Samedi 30 mai 2026, un homme armé de couteaux a été tué par un policier dans un foyer de travailleurs à Bobigny. Membre de la communauté tamoule, son décès suscite déjà des interrogations. Selon des témoins cités par l’Humanité, le contexte du tir fatidique pourrait être largement contesté.
Ce tragique incident a été largement éclipsé par des événements survenus lors de la victoire du PSG en Ligue des champions, où un adolescent a été blessé par un tir de LBD, comme rapporté par le député insoumis Aly Diouara. Au même moment, un homme armé a été abattu, la préfecture de police ayant simplement précisé que le policier avait été contraint d’utiliser son arme pour se défendre.
Selon des sources proches de l’incident, l’homme aurait traversé une grave détresse psychologique, gérée initialement par les résidents. Après l’appel, les pompiers, confrontés à la menace des couteaux, auraient choisi de s’éloigner. Cela a mené à une intervention policière après que l’homme aurait légèrement blessé un voisin et un enfant d’origine afghane.
Enquête ouverte pour violence avec arme ayant entraîné la mort
Alors que la préfecture évoque une menace grave, d’autres témoignages suggèrent que les circonstances du tir sont discutables. D’après des témoins, le policier aurait ouvert le feu dès sa sortie de l’ascenseur, alors qu’un tiers se trouvait entre lui et l’individu armé, ce qui soulève des questions quant à la proportionnalité de l’action.
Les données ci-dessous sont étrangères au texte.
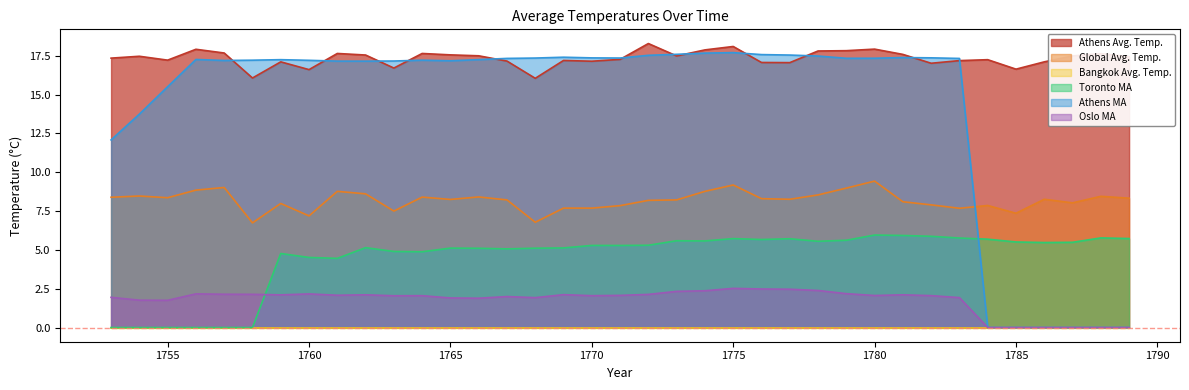

Which series has the largest range (max minus min)?

Athens MA line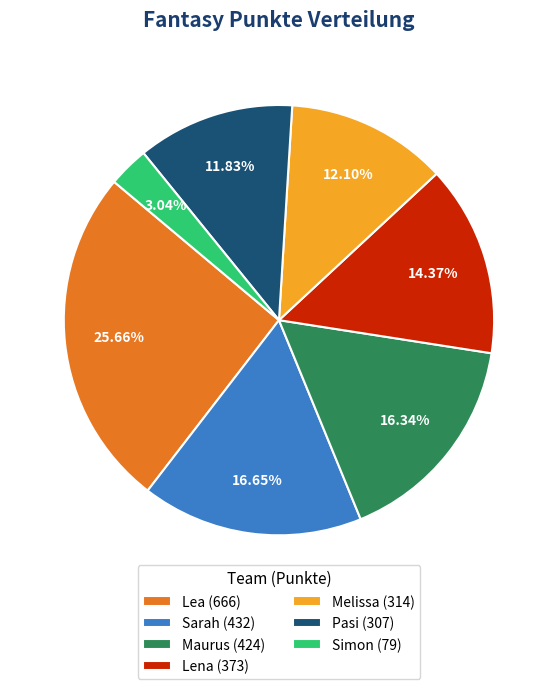

What is the smallest slice in the pie chart?

Simon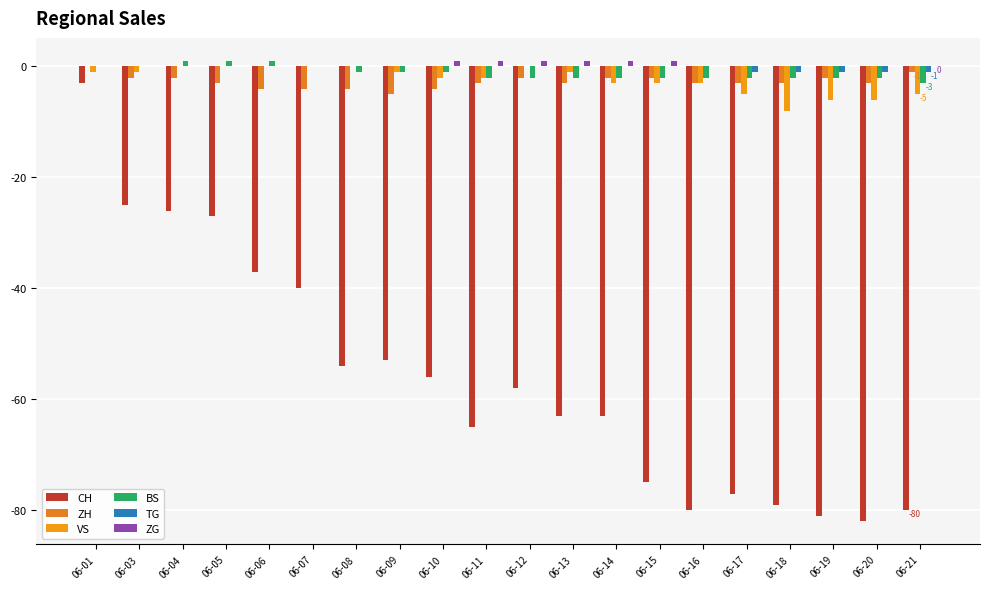

Reading left to right, what are all the values shown in this chart?

CH: 06-01=-3	06-03=-25	06-04=-26	06-05=-27	06-06=-37	06-07=-40	06-08=-54	06-09=-53	06-10=-56	06-11=-65	06-12=-58	06-13=-63	06-14=-63	06-15=-75	06-16=-80	06-17=-77	06-18=-79	06-19=-81	06-20=-82	06-21=-80
ZH: 06-01=0	06-03=-2	06-04=-2	06-05=-3	06-06=-4	06-07=-4	06-08=-4	06-09=-5	06-10=-4	06-11=-3	06-12=-2	06-13=-3	06-14=-2	06-15=-2	06-16=-3	06-17=-3	06-18=-3	06-19=-2	06-20=-3	06-21=-1
VS: 06-01=-1	06-03=-1	06-04=0	06-05=0	06-06=0	06-07=0	06-08=0	06-09=-1	06-10=-2	06-11=-2	06-12=0	06-13=-1	06-14=-3	06-15=-3	06-16=-3	06-17=-5	06-18=-8	06-19=-6	06-20=-6	06-21=-5
BS: 06-01=0	06-03=0	06-04=1	06-05=1	06-06=1	06-07=0	06-08=-1	06-09=-1	06-10=-1	06-11=-2	06-12=-2	06-13=-2	06-14=-2	06-15=-2	06-16=-2	06-17=-2	06-18=-2	06-19=-2	06-20=-2	06-21=-3
TG: 06-01=0	06-03=0	06-04=0	06-05=0	06-06=0	06-07=0	06-08=0	06-09=0	06-10=0	06-11=0	06-12=0	06-13=0	06-14=0	06-15=0	06-16=0	06-17=-1	06-18=-1	06-19=-1	06-20=-1	06-21=-1
ZG: 06-01=0	06-03=0	06-04=0	06-05=0	06-06=0	06-07=0	06-08=0	06-09=0	06-10=1	06-11=1	06-12=1	06-13=1	06-14=1	06-15=1	06-16=0	06-17=0	06-18=0	06-19=0	06-20=0	06-21=0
Le parquet de Bobigny a déclaré que l’Inspection générale de la police nationale (IGPN) était déjà sur le coup, une enquête étant ouverte pour éclaircir les raisons qui ont poussé le policier à tirer. Des premières auditions révèlent que le suspect avançait avec ses armes au moment où les portes de l’ascenseur se sont ouvertes, provoquant une réaction immédiate de la part des agents, dont l’un a tenté de neutraliser l’homme avant de faire feu.
La communauté tamoule vit ce drame avec une grande émotion. L’homme abattu était issu d’une lignée marquée par le conflit sri-lankais, où les Tigres tamouls ont subi une violente répression en 2009. Une marche blanche est prévue la semaine prochaine à Bobigny pour rendre hommage à la victime.